I've found out I'm pregnant today and unsure whether to wait to tell my husband.
We have been ttc for the past 2 months after deciding the time was right. However, my husband is currently waiting to hear whether he's been successful in securing a promotion. The interviews are happening today so he should hopefully hear back within the next few days. The reason I'm unsure of the timing is that he usually isn't fazed by much, but he's extremely anxious about whether he will get this job. Short story - he's been gearing up for this promotion the past 1.5 years and the job was basically created for him, with everyone at the company telling him he should get it. Understandably, he has said that he will be so upset if he doesn't get it due to all the work he's put in.

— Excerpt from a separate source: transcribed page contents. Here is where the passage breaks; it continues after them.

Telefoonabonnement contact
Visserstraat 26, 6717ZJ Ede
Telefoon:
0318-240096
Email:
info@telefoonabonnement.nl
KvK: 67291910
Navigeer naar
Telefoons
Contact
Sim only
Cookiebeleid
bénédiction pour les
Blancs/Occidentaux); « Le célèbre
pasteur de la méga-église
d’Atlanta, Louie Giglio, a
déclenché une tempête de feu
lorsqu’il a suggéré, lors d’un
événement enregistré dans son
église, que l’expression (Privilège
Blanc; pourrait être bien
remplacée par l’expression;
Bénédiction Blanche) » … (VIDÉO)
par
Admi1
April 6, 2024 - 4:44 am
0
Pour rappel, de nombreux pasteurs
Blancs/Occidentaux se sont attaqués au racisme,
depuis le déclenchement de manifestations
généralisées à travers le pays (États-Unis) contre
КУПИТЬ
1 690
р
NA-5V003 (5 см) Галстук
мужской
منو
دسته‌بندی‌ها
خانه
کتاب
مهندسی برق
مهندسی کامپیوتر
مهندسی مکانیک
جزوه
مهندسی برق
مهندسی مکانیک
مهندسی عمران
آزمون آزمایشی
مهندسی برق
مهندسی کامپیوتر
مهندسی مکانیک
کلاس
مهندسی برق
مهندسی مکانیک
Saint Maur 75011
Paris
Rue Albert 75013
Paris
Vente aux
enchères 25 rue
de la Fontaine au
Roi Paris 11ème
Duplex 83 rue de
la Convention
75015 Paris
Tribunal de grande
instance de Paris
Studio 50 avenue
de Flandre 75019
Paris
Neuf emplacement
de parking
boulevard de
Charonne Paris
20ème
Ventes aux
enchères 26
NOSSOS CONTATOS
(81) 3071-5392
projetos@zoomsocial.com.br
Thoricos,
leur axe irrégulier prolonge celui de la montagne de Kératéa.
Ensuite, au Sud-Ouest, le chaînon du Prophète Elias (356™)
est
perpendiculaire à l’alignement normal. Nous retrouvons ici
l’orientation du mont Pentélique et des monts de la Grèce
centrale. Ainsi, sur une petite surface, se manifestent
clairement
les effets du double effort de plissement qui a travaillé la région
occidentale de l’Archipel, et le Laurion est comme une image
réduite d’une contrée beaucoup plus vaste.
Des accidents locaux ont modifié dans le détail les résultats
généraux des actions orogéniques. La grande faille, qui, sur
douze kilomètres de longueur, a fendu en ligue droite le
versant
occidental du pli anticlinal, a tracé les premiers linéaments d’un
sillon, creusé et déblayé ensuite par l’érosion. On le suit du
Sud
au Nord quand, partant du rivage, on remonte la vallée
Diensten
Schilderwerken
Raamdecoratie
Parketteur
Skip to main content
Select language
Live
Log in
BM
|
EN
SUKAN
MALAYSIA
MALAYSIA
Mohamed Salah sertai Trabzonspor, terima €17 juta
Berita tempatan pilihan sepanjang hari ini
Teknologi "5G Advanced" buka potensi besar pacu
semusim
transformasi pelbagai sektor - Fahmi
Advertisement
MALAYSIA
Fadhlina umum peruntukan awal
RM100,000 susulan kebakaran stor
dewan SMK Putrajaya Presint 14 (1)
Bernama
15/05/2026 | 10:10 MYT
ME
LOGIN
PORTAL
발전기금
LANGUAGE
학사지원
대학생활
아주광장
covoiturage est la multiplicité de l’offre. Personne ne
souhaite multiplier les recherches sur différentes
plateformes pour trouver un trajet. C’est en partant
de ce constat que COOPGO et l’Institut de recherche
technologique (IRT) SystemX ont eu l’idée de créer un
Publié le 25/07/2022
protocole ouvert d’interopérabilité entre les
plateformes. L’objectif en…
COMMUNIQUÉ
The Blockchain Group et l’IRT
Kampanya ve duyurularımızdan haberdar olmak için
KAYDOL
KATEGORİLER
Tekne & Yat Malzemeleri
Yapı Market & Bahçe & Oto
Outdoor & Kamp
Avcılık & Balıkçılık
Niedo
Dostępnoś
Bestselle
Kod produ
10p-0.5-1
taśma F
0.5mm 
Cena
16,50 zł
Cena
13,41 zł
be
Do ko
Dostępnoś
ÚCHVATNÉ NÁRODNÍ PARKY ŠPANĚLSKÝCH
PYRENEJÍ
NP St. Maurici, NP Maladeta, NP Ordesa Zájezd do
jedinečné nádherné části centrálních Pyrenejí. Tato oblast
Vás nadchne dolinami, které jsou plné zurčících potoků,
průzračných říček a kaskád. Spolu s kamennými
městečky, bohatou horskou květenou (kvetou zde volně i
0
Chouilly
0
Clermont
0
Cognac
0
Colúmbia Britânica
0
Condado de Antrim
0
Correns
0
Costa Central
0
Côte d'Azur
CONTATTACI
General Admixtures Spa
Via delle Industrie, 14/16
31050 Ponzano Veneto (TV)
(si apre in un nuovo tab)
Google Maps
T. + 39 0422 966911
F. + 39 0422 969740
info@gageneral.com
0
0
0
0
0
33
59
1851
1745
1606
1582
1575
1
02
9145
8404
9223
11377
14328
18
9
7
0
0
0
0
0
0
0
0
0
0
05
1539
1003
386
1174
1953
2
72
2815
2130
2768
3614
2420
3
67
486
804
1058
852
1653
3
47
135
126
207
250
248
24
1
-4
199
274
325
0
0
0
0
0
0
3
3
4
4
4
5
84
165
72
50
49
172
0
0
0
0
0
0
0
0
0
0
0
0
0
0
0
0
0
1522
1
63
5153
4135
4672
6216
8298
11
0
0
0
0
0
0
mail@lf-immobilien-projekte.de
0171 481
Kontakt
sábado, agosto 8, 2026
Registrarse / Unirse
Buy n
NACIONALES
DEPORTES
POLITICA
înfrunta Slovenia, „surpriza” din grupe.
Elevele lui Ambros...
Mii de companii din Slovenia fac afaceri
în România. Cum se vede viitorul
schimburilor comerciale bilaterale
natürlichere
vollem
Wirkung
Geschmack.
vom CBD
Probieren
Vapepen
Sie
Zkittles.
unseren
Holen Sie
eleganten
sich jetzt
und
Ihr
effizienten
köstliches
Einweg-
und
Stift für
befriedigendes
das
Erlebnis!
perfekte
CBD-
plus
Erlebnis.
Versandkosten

Because he's so anxious until he knows the result, I'm unsure of whether today is the best day to tell him before he finds out, just in case he doesn't get it and is not in the best frame of mind for a few days. If he does get the job, I want us to be able to fully celebrate it and have it all be about him. On the other hand, I want to tell him and I'm terrible at keeping secrets, and I know he'll realise I'm acting off and possible worry something is on my mind. I also worry that ultimately, he'll be sad/unhappy I didn't tell him right away.
I just don't know what to do. He's an incredible man but he's been a little up and down lately due to all the work stress, so I just have no idea which way it will go if tell him and his interview ends up being unsuccessful.